> **RECORDS FOR THIS EXERCISE**
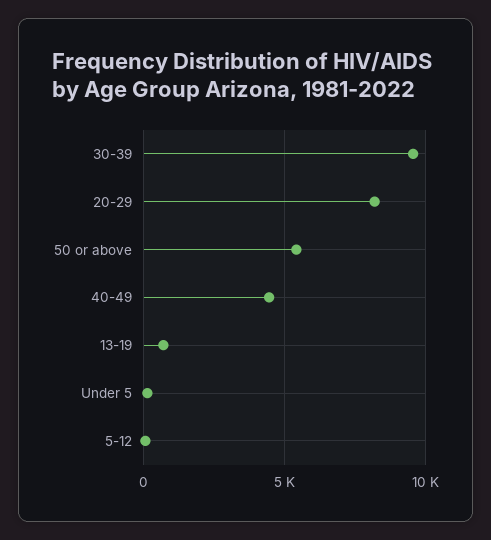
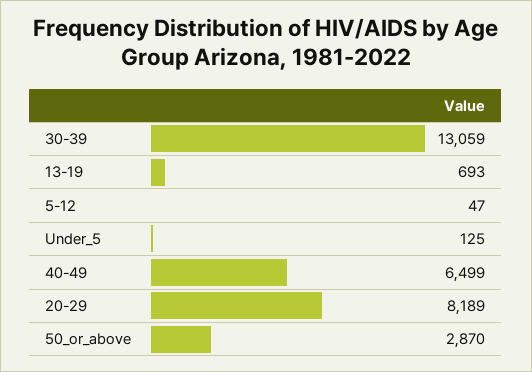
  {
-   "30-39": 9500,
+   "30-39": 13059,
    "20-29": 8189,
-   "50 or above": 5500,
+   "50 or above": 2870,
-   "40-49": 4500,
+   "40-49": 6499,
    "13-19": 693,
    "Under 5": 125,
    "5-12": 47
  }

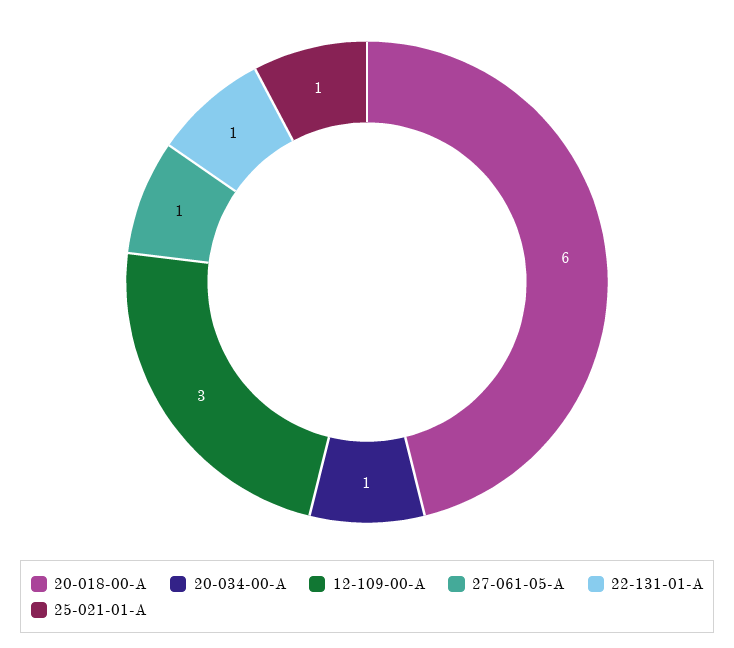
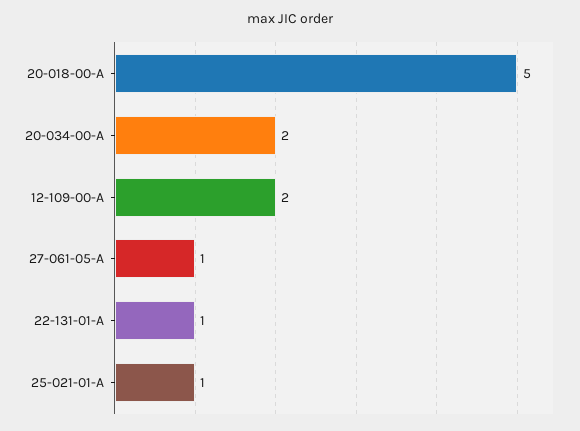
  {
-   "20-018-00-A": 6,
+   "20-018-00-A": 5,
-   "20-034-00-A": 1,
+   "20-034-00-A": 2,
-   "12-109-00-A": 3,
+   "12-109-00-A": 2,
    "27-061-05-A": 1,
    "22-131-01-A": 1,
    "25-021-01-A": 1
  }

==

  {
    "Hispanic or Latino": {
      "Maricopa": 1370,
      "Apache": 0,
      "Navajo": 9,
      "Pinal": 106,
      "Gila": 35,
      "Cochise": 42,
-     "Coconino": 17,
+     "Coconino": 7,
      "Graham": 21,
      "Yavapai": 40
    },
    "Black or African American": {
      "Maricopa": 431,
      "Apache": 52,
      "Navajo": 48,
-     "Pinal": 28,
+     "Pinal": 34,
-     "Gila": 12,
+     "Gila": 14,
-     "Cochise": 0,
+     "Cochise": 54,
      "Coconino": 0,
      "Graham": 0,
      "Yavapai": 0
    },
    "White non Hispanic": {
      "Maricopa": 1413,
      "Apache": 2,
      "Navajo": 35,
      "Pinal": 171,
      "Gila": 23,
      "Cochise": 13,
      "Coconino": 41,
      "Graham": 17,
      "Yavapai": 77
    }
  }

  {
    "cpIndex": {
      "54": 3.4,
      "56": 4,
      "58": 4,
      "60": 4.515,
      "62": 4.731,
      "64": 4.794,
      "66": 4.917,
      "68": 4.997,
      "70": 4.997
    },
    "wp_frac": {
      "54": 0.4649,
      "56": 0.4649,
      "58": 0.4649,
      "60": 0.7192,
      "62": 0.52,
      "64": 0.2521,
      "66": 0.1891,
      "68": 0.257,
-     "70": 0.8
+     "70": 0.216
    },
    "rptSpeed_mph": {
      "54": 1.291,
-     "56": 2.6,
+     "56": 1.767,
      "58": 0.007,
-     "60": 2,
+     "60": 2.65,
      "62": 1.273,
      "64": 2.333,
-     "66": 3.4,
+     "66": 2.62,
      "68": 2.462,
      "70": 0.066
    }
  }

---

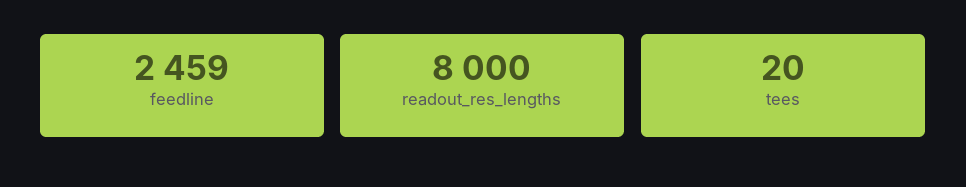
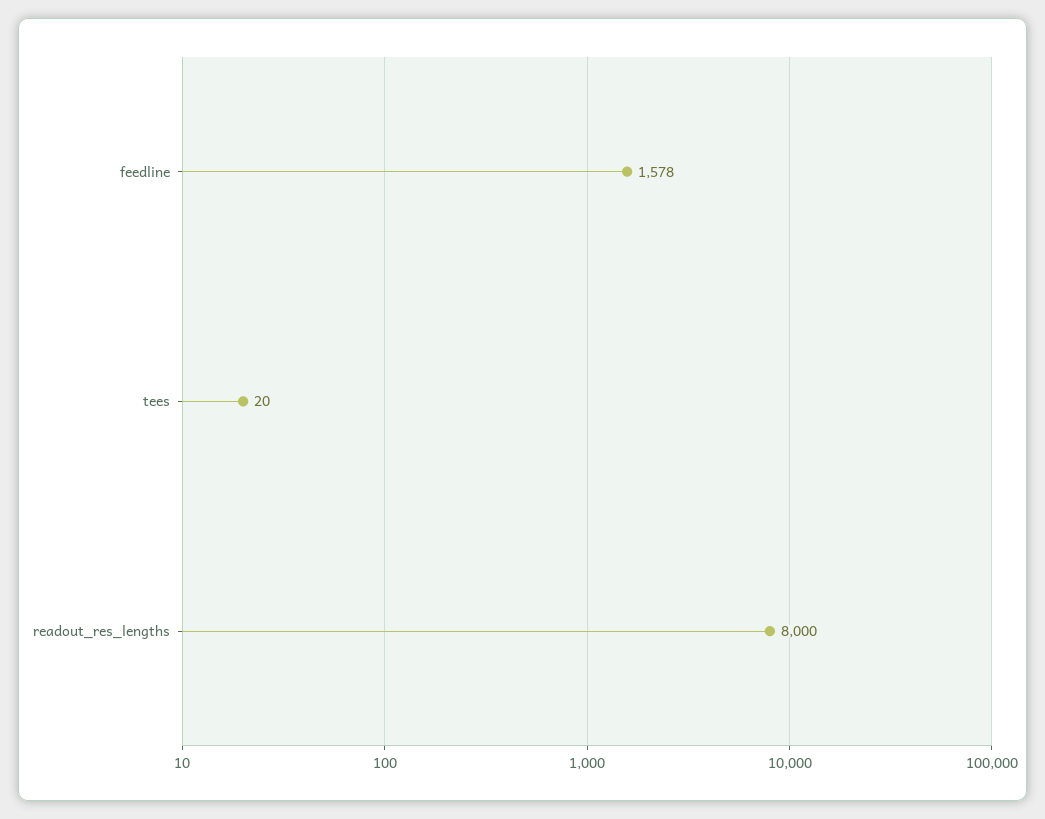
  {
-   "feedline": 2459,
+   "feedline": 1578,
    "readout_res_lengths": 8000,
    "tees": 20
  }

> **EXERCISE AIM**
Pick every line from the listing holding the string "Coconino", and copy it.

> **WRITTEN SOLUTION**
-     "Coconino": 17,
+     "Coconino": 7,
      "Coconino": 0,
      "Coconino": 41,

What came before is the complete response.